アジアが参入し買取額をドンと下げた。
自然エネルギーの固定価格買取制度が始まり市場は賑わっている。
毎日のように「メーカーがソーラー事業に参入」といった記事が出回っている。
再生可能エネルギーの推進という側面しか見ていないと、あたかも効果的な国策に見えるし、市場の活性化効果も得られており、出だし順調といった印象を受けるかもしれない。
しかし、固定価格買取制度は多くの側面を持った制度である。
ドイツで初めて採用された制度で、その背景に遡る。
ベルリンの壁が崩壊し社会主義国であった東ドイツは西ドイツとともに統一国家として歩みだした。
これは1989年の話だがドイツで固定価格買取制度が導入されたのはその翌年1990年からである。

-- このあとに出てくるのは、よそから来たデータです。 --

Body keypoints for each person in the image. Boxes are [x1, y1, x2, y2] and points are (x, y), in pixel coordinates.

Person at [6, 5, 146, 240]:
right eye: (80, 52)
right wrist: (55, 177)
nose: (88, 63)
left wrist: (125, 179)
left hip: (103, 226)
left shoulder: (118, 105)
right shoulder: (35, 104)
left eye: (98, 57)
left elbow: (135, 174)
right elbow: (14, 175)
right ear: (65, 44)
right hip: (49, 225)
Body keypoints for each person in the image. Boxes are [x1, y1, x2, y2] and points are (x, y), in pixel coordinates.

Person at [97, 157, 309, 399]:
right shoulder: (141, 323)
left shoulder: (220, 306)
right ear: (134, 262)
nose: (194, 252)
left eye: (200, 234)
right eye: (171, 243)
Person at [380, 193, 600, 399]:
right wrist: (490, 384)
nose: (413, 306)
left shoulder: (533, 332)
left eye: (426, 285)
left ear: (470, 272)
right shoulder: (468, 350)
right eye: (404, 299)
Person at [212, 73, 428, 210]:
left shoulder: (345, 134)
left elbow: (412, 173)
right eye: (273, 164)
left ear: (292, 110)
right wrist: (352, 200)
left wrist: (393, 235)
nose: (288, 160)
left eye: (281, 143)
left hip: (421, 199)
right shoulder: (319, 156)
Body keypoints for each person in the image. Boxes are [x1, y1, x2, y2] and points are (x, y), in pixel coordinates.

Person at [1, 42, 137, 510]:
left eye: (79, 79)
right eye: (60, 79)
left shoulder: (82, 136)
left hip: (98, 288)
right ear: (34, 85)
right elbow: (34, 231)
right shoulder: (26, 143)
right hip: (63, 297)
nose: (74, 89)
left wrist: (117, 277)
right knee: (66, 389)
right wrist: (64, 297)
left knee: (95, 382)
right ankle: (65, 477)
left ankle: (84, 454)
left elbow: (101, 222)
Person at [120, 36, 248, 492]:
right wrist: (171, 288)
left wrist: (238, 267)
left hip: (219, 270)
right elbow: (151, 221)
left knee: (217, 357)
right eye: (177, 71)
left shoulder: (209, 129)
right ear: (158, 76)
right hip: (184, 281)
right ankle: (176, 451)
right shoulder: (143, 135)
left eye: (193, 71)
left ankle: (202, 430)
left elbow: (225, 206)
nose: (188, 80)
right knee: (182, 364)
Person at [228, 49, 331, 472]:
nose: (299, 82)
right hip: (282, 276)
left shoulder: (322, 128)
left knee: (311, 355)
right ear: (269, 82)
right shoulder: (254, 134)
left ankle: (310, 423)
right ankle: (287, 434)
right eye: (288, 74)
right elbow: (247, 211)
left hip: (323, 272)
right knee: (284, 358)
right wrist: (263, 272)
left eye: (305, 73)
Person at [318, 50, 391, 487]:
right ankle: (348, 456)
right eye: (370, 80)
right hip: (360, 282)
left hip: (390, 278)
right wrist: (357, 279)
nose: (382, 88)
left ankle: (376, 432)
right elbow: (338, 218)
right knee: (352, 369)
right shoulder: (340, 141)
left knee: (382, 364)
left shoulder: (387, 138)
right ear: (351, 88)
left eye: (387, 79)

当然ながら、旧社会主義国家が突然資本主義経済に放り込まれたため、あらゆる産業が淘汰されかねない状況となった。
これを予期していたドイツ政府は旧東ドイツの農家にソーラー発電設備を導入させた。
その際に、発電したエネルギーを3倍の額で買取するという制度とセットにし、結果的にソーラー発電は爆発的に拡がっていった。
一方で、買取に要する資金はどこから調達したか、というと西ドイツのエネルギー消費産業に対して、一律に課金したのである。
これにより、貧富の差が激しかったドイツ内で、利益再配分を行う仕組みを作った。
この制度はドイツ国内で資金が流れ、国家安定化の効果が得られた。
これが、ドイツ版の固定価格買取制度の本質だ。
さらに、旧東ドイツでは、獲得した資金を元に、ソーラーメーカーが誕生し、技術力を向上させていった。
そして、アジアのソーラーが参入してくるや否や、買取額をドンと下げた訳である。
つまり、ドイツの場合、手段であり、再生可能エネルギー推進も手段であった。
最終目的は利益再配分、国内経済の平準化と産業育成が目的だったのである。